De krant in het schrijfonderwijs: een lessenserie

Vera Kerremans  ·  5de Conferentie Het Schoolvak Nederlands  ·  1991  ·  pagina 176 - 182

Vera Kerremans

DE KRANT IN HET SCHRIJFONDERWIJS: EEN LESSENSERIE

Ik wil beginnen met u een vraag voor te leggen: welke overeenkomst ziet u tussen de twee volgende rijtjes, genomen uit registers van didactische handleidingen:

Korswagen   klassikale instructie

Kreeft   kort verhaal

kritisch lezen   kritisch lezen

Inderdaad, kritisch lezen komt in alle twee voor. Maar er is nog een overeenkomst, er ontbreekt in beide rijtjes iets. Dat wordt u duidelijk als ik deze twee sets laat zien:

kernthema's   klassegesprek

kortheid   kleuren

kranten, omgaan met   krant

In de eerste twee ontbrak het begrip omgaan met kranten, terwijl het toch gangbare didactiekboeken zijn, te weten Moedertaaldidactiek en Zeggenschap. De twee laatste rijtjes kwamen overigens uit Wegwijzer voor het mto en Instrumentaal. Als we hieruit nu de conclusie trekken dat de krant in het mto niet zo'n grote rol speelt, zou dat wel een heel snelle gevolgtrekking zijn, een jumping to conclusions, oftewel de drogreden van de overhaaste generalisatie -secundum quid. Wie wil betogen dat alle witte katten doof zijn, kan niet volstaan met een verwijzing naar de poezen die hij toevallig kent.

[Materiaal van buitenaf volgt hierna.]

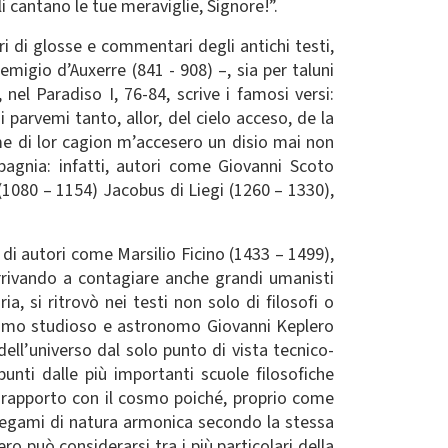
eli cantano le tue meraviglie, Signore!”.
ri di glosse e commentari degli antichi testi,
migio d’Auxerre (841 - 908) –, sia per taluni
nel Paradiso I, 76-84, scrive i famosi versi:
parvemi tanto, allor, del cielo acceso, de la
me di lor cagion m’accesero un disio mai non
gnia: infatti, autori come Giovanni Scoto
1080 – 1154) Jacobus di Liegi (1260 – 1330),
i autori come Marsilio Ficino (1433 – 1499),
rrivando a contagiare anche grandi umanisti
, si ritrovò nei testi non solo di filosofi o
dissimo studioso e astronomo Giovanni Keplero
dell’universo dal solo punto di vista tecnico-
unti dalle più importanti scuole filosofiche
o rapporto con il cosmo poiché, proprio come
 legami di natura armonica secondo la stessa
ro può considerarsi tra i più particolari della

Zonder nu de schrijvers van didactische handboeken en methoden te willen vergelijken met witte katten, die ook nog eens doof zijn, zou ik u in het eerste deel van mijn lezing willen bepalen bij de kerndoelen basisvorming Nederlands en de invulling daarvan in methoden, op het gebied werken en omgaan met de krant. Daarna laat ik u zien dat niet alle witte katten doof zijn en dat er behoorlijk wat materiaal is waar u mee uit de voeten kunt. Eén van die materialen, het project Nieuwsschrijven van SLO en Volkskrant, behandel ik dan apart, m.n. de onderdelen leerlingen-boek en videoband.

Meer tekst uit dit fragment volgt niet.